What the task asks: An exact transcription is needed of the lines below from the one with "f@DESOTOREC" through the one with "Modified Following. |", with no other lines and no pictures.
== Segment start ==
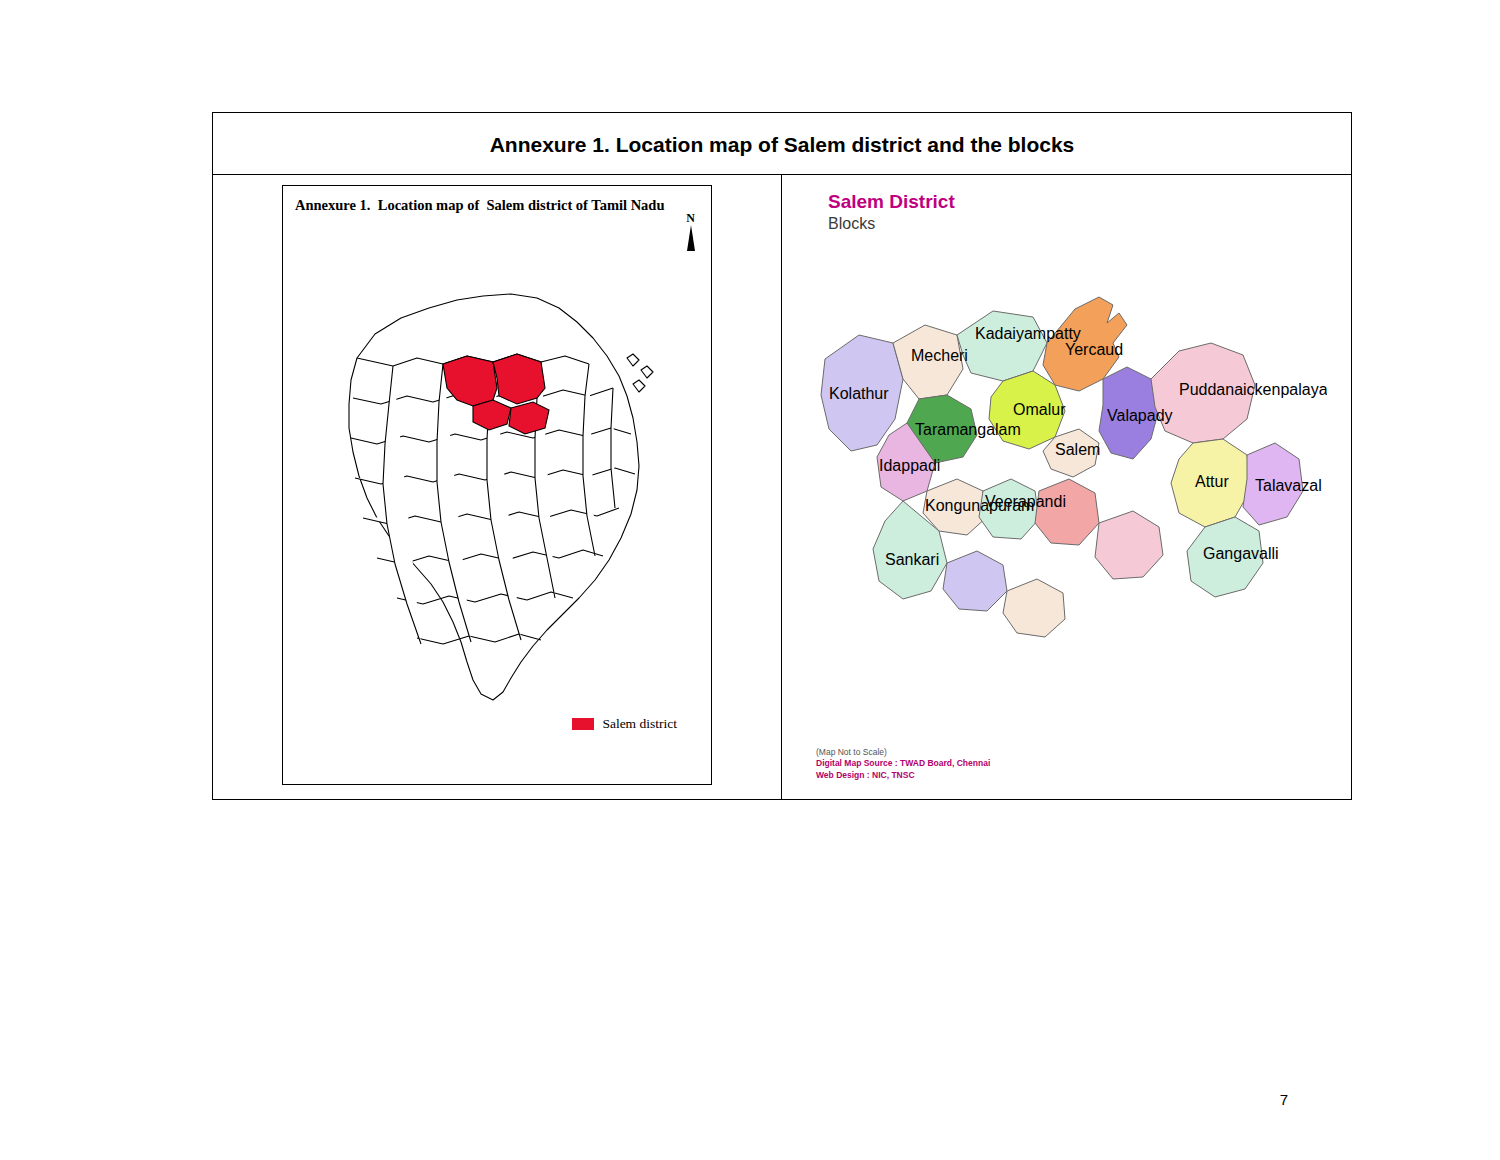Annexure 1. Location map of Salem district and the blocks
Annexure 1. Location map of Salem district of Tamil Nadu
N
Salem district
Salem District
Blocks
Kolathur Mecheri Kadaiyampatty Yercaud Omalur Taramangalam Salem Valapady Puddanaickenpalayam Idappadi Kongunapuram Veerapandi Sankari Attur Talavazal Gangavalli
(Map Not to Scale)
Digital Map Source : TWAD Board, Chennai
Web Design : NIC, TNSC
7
== Segment end ==
== Segment start ==
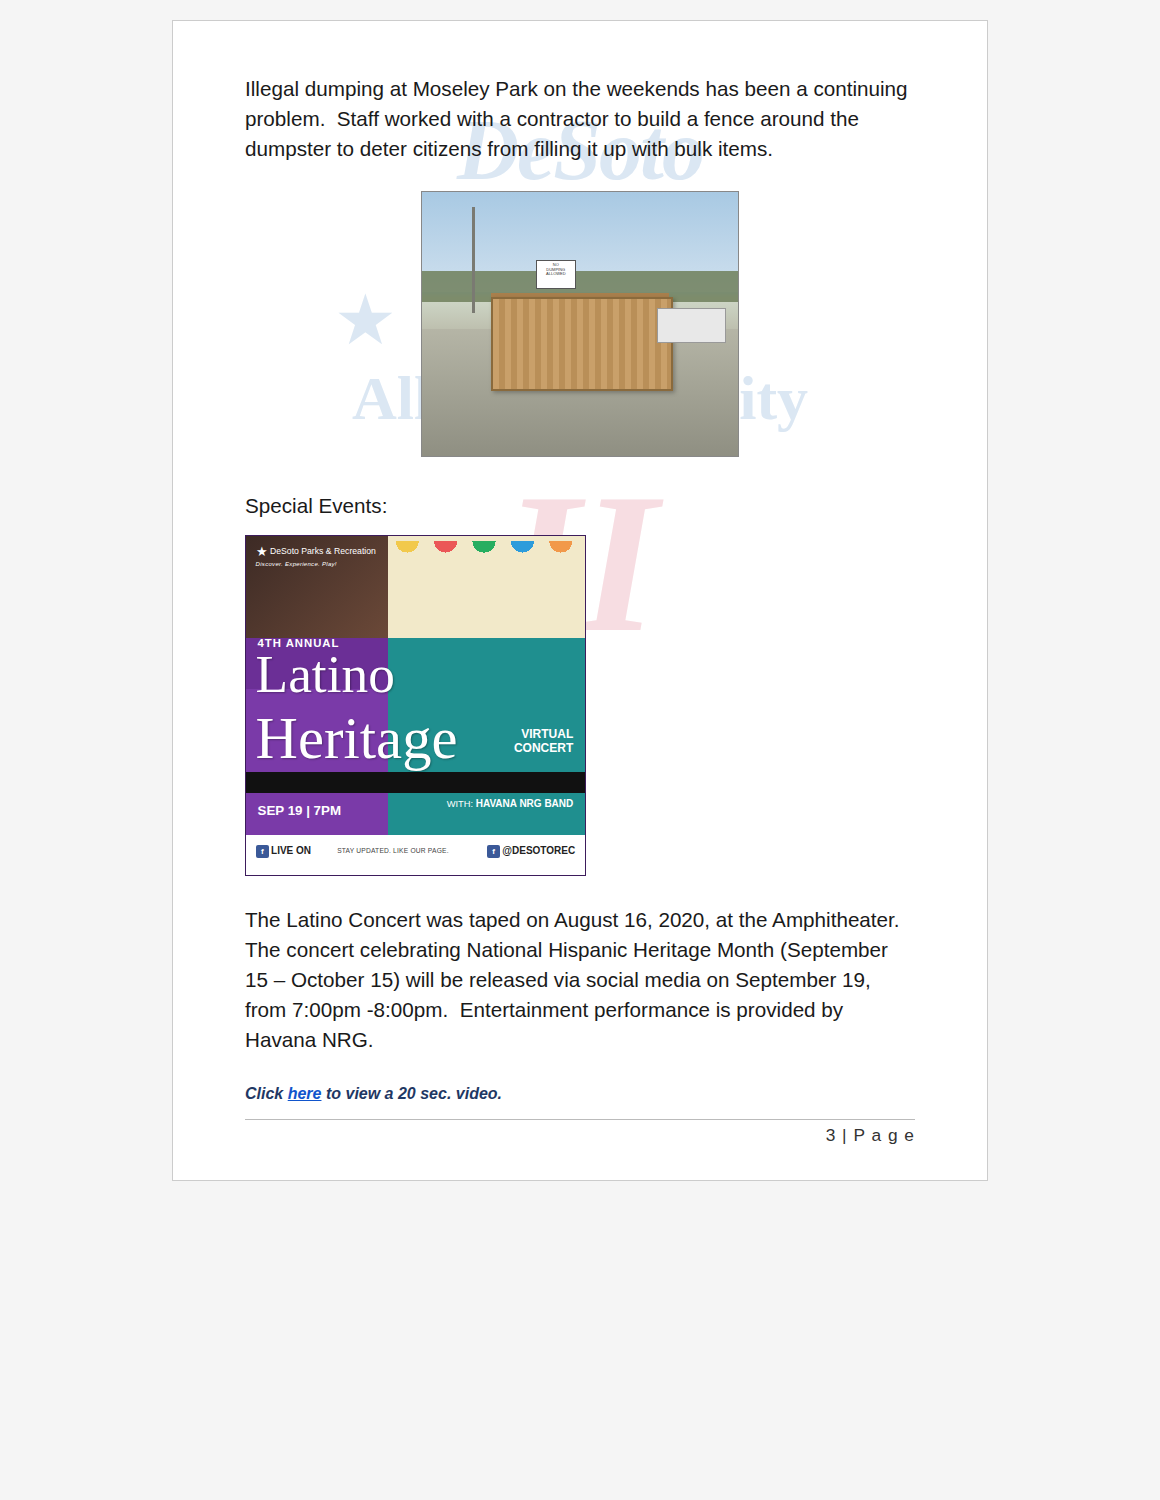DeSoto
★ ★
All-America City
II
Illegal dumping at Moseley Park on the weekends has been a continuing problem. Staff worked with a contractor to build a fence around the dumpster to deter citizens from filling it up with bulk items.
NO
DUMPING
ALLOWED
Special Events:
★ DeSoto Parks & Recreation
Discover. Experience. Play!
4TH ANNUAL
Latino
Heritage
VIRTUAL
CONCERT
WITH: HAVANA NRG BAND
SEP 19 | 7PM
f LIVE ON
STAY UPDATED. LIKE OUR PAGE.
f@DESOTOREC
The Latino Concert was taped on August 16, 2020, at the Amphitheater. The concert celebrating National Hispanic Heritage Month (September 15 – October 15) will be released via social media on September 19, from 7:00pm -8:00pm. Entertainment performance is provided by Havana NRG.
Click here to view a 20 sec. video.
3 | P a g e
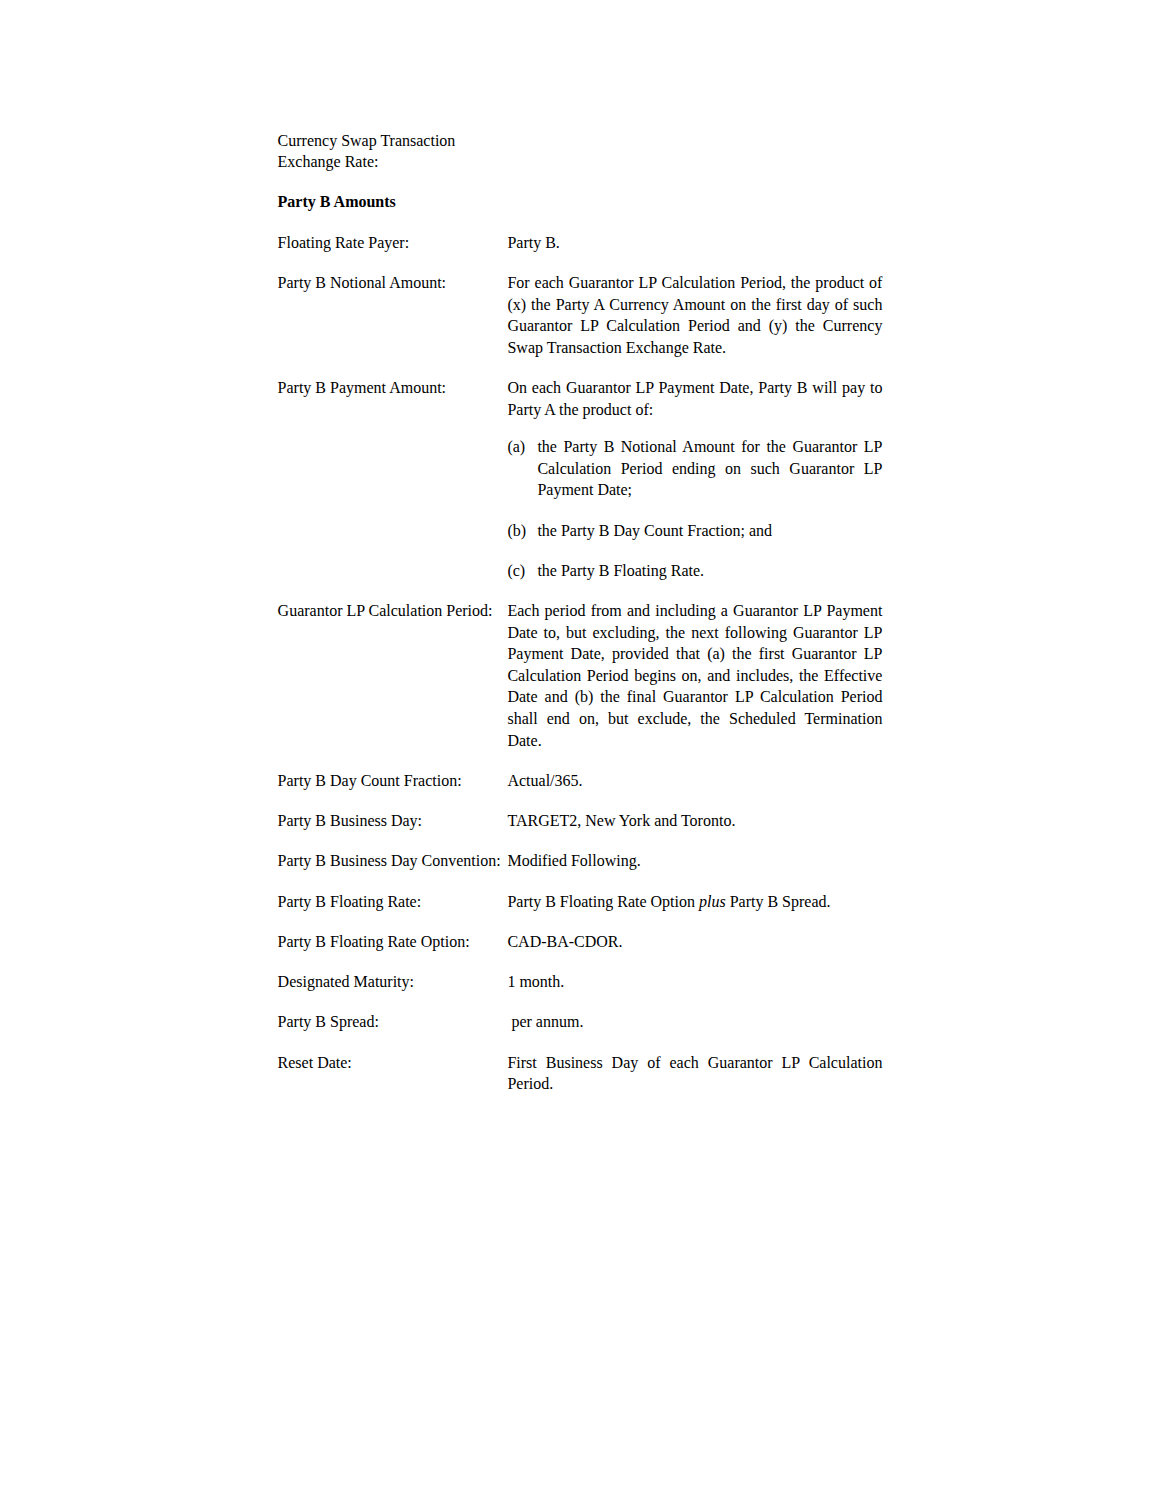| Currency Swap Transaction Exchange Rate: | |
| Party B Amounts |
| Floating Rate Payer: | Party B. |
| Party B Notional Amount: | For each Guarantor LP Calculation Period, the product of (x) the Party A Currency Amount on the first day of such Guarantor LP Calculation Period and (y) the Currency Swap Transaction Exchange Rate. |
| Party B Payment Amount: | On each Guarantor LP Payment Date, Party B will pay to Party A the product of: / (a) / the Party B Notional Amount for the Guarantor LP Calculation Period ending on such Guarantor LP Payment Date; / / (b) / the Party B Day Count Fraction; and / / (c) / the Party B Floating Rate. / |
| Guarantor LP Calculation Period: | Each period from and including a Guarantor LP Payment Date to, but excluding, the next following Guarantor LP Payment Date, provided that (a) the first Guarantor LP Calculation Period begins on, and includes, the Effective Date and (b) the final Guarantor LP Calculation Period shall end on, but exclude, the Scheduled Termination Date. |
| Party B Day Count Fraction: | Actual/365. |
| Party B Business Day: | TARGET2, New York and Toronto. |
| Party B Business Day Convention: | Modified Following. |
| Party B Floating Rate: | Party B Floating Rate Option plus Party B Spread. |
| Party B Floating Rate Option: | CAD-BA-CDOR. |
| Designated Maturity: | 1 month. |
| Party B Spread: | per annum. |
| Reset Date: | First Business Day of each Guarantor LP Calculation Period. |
== Segment end ==
Solution for this exercise:
f@DESOTOREC
The Latino Concert was taped on August 16, 2020, at the Amphitheater. The concert celebrating National Hispanic Heritage Month (September 15 – October 15) will be released via social media on September 19, from 7:00pm -8:00pm. Entertainment performance is provided by Havana NRG.
Click here to view a 20 sec. video.
3 | P a g e
| Currency Swap Transaction Exchange Rate: | |
| Party B Amounts |
| Floating Rate Payer: | Party B. |
| Party B Notional Amount: | For each Guarantor LP Calculation Period, the product of (x) the Party A Currency Amount on the first day of such Guarantor LP Calculation Period and (y) the Currency Swap Transaction Exchange Rate. |
| Party B Payment Amount: | On each Guarantor LP Payment Date, Party B will pay to Party A the product of: / (a) / the Party B Notional Amount for the Guarantor LP Calculation Period ending on such Guarantor LP Payment Date; / / (b) / the Party B Day Count Fraction; and / / (c) / the Party B Floating Rate. / |
| Guarantor LP Calculation Period: | Each period from and including a Guarantor LP Payment Date to, but excluding, the next following Guarantor LP Payment Date, provided that (a) the first Guarantor LP Calculation Period begins on, and includes, the Effective Date and (b) the final Guarantor LP Calculation Period shall end on, but exclude, the Scheduled Termination Date. |
| Party B Day Count Fraction: | Actual/365. |
| Party B Business Day: | TARGET2, New York and Toronto. |
| Party B Business Day Convention: | Modified Following. |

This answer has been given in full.